The ORCA Bus is back on the road this month, with new pandemic safeguards in place.
Chelsea Ballantyne, ORCA Bus Coordinator with the Powell River & District United Way, said the bus is delivering the same preschool activities to families across the region, with some COVID-era adjustments.
“Like many local services, the ORCA Bus paused its activities in March out of an abundance of caution,” Ballantyne said.
“In the six months since, we’ve been connecting with families on our social media channels while we work with our partners to plan a safe reopening.”
That reopening has now happened.
The bus relaunched the first week of October with StrongStart programming, offered by School District 47’s Early Years team, and is now expanded to include Family Place and other providers.
Stops are currently scheduled weekdays in local Powell River parks, with hopes to eventually return to rural areas across the region.
Activities are free for families with children ages newborn to six years old, as long as they pre-register.
Volunteer drivers needed
Kids and families have been “excited to reunite with the familiar ORCA Bus venue after so much COVID-related upheaval in their lives,” said Rita John, early learning coordinator for School District 47.
“When kids are working through something scary like COVID-19, they need that continuity and connection,” John added. “The bus is that normal, fun place. Play hasn’t changed.”
Still, families who visit the ORCA Bus will notice a few health- and safety-related changes.
Most notably, families are required to pre-register for all activities, and for now, they won’t be invited on board.
“We’re focusing on outdoor education and programming partly because of COVID-19,” John said.
“Outdoors is considered safe by Dr. Henry and we thought this was a great opportunity to develop our programming with families outdoors, making it safe and a fun thing to do.”
Additional pandemic-era modifications include increased cleaning, a new awning to create a sheltered play area outside, and a staff driver to cover shifts for volunteers, many of whom, as seniors, are at higher risk for illness.

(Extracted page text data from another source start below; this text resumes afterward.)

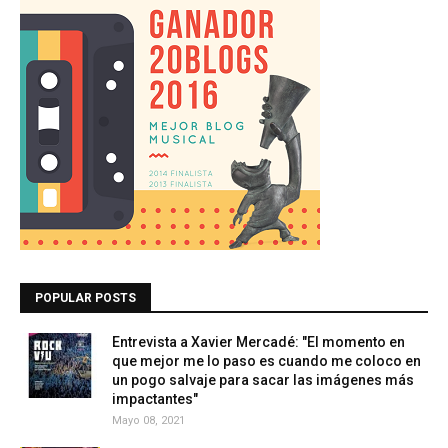
POPULAR POSTS
Entrevista a Xavier Mercadé: "El momento en
que mejor me lo paso es cuando me coloco en
un pogo salvaje para sacar las imágenes más
impactantes"
Mayo 08, 2021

Temporary funding for the new safety measures was provided through March 2021 by the Community Response Fund, a partnership between Powell River & District United Way, Powell River Community Foundation, and First Credit Union.
The fund is helping local charities adapt their services for vulnerable populations during COVID-19.
Still, United Way says more driver time is needed for the bus to return to full service, especially for time-intensive trips to locations like Texada Island and Lund.
No special license is required to drive the bus, and all training is provided.
Anyone interested in becoming a volunteer driver, or making a donation to support extra staffing costs beyond March, can contact firstname.lastname@example.org.
Families invited to pre-register online
Staffed by a community outreach worker, the bus offers more than just preschool programming.
Organizers say the bus builds community among parents and connects them with local resources.
“The ORCA Bus is a unique way to connect with families,” said Anabelle Tully-Barr, facilitator for Family Place, another program that partners with the ORCA Bus. ]
“We sometimes get to see families that we have never encountered in any other family venue.”
Families with children ages 0-6 can find the ORCA Bus schedule and pre-register online here.
Adults are asked to wear masks and to dress their kids for any weather, rain or shine.
More information on safety protocols is available on the ORCA Bus website.
Despite these extra precautions, organizers say the ORCA Bus is committed to being a friendly space for children to escape and just be kids, even in a global pandemic.
“The ORCA Bus transports you to the children’s world,” said Maria De Mira, another Family Place facilitator who leads programs with the bus.
“With all the stress of a global pandemic, it’s just what many of us need.”